**WORK REQUIRED:**
Look through the data that follows and copy each line with the string "Right".

**GIVEN DATA:**
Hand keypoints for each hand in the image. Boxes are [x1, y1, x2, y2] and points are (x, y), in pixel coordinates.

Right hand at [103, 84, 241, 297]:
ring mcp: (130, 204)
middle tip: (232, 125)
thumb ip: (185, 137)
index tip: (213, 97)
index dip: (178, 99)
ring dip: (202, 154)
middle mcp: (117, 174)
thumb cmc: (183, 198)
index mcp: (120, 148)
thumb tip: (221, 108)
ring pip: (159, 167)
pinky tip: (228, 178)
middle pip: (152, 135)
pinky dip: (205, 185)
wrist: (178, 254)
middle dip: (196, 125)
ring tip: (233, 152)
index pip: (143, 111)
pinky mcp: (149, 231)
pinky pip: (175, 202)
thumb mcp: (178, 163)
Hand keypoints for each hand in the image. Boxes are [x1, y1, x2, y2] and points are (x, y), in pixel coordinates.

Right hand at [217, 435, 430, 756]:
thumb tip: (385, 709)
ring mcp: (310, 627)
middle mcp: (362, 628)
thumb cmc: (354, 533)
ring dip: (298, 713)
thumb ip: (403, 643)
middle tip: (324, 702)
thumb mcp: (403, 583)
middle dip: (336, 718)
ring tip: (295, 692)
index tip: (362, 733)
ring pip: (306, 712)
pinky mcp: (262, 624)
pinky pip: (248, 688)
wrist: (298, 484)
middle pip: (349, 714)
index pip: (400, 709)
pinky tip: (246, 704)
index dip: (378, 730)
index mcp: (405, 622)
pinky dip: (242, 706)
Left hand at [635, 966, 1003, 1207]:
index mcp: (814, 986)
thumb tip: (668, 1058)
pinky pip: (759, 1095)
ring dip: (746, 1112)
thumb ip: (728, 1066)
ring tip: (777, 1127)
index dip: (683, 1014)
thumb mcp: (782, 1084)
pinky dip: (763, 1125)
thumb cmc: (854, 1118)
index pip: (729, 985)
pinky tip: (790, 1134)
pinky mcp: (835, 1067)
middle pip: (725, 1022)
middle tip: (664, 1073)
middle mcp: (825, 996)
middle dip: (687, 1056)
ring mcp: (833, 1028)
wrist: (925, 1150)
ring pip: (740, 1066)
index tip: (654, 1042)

--

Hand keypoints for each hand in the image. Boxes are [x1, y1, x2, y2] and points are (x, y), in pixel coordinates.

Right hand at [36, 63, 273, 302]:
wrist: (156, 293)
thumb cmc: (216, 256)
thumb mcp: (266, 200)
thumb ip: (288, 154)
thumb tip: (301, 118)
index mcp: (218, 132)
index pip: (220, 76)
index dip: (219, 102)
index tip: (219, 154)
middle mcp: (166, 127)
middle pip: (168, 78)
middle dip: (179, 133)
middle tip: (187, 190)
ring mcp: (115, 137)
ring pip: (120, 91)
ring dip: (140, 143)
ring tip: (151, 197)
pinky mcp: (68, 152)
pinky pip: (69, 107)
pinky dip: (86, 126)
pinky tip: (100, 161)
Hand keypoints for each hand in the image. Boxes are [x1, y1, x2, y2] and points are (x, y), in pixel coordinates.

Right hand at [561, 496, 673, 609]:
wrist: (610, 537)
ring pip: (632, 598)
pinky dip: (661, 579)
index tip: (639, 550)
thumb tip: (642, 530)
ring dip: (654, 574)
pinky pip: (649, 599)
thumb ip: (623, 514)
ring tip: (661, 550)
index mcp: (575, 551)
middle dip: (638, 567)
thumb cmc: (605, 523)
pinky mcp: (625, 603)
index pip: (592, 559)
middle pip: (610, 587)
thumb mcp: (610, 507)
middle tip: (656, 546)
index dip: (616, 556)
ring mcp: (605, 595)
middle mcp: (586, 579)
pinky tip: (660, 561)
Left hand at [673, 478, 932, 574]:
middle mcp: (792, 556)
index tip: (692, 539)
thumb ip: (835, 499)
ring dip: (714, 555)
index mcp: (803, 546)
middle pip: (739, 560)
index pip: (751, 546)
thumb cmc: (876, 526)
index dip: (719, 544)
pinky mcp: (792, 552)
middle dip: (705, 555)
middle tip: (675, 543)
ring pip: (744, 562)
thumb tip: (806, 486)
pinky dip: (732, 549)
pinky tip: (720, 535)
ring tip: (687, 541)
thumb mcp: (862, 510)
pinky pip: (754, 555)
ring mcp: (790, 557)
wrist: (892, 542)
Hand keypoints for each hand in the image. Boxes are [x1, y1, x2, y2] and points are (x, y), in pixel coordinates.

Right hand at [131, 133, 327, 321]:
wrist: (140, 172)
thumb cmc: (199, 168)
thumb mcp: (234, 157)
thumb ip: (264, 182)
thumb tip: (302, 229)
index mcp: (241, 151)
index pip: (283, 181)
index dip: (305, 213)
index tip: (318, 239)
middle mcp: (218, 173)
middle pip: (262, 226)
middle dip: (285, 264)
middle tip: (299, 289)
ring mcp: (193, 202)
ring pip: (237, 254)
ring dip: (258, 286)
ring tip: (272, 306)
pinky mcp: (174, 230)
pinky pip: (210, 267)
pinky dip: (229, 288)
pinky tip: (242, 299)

--

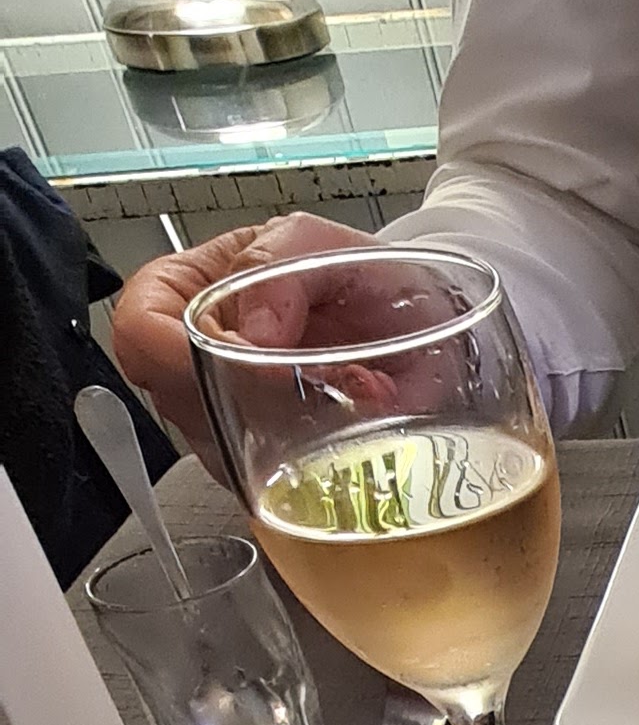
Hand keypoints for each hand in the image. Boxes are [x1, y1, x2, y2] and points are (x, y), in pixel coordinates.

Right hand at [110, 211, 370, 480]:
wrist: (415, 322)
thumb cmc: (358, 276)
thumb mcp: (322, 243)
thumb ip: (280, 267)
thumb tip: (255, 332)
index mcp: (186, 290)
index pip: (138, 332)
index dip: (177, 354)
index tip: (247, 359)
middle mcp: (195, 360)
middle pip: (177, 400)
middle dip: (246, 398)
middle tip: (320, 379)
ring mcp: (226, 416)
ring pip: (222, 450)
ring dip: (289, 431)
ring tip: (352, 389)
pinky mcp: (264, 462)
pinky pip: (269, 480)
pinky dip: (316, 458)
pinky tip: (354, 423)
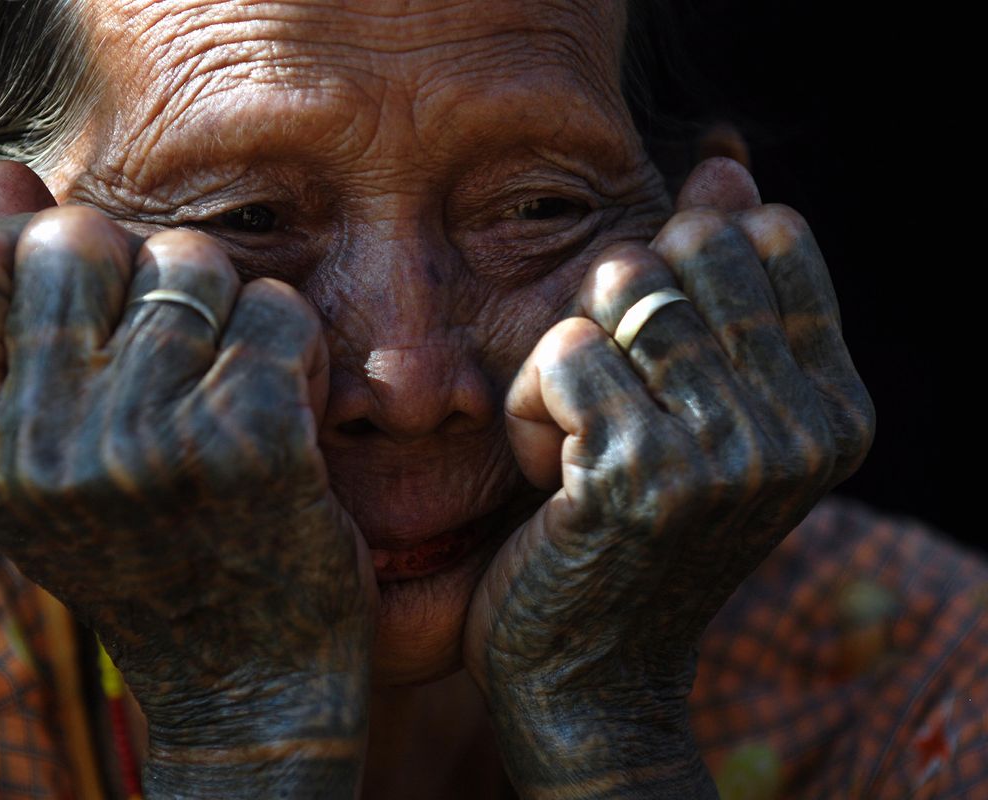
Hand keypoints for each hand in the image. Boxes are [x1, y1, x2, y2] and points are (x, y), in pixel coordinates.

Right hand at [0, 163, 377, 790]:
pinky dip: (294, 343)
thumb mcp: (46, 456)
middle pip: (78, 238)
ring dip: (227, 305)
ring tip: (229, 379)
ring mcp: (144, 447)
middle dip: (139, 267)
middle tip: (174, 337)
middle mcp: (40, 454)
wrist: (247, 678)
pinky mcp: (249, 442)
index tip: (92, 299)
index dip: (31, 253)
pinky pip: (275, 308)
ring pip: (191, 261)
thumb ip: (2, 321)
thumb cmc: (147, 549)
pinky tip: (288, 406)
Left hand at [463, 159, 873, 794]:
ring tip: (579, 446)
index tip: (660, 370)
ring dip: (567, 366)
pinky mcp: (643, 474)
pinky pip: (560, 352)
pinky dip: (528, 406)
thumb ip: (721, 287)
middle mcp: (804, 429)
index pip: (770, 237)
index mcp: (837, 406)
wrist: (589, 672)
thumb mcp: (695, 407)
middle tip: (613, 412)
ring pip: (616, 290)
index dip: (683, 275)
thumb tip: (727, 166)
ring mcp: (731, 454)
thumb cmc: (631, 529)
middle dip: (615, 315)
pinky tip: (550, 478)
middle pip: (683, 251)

**EXERCISE ANSWER:**
Right hand at [103, 84, 241, 297]:
Right hand at [217, 435, 430, 756]:
Right hand at [36, 63, 273, 302]:
Right hand at [561, 496, 673, 609]:
Right hand at [131, 133, 327, 321]:
Right hand at [110, 211, 370, 480]:
Right hand at [0, 163, 377, 790]:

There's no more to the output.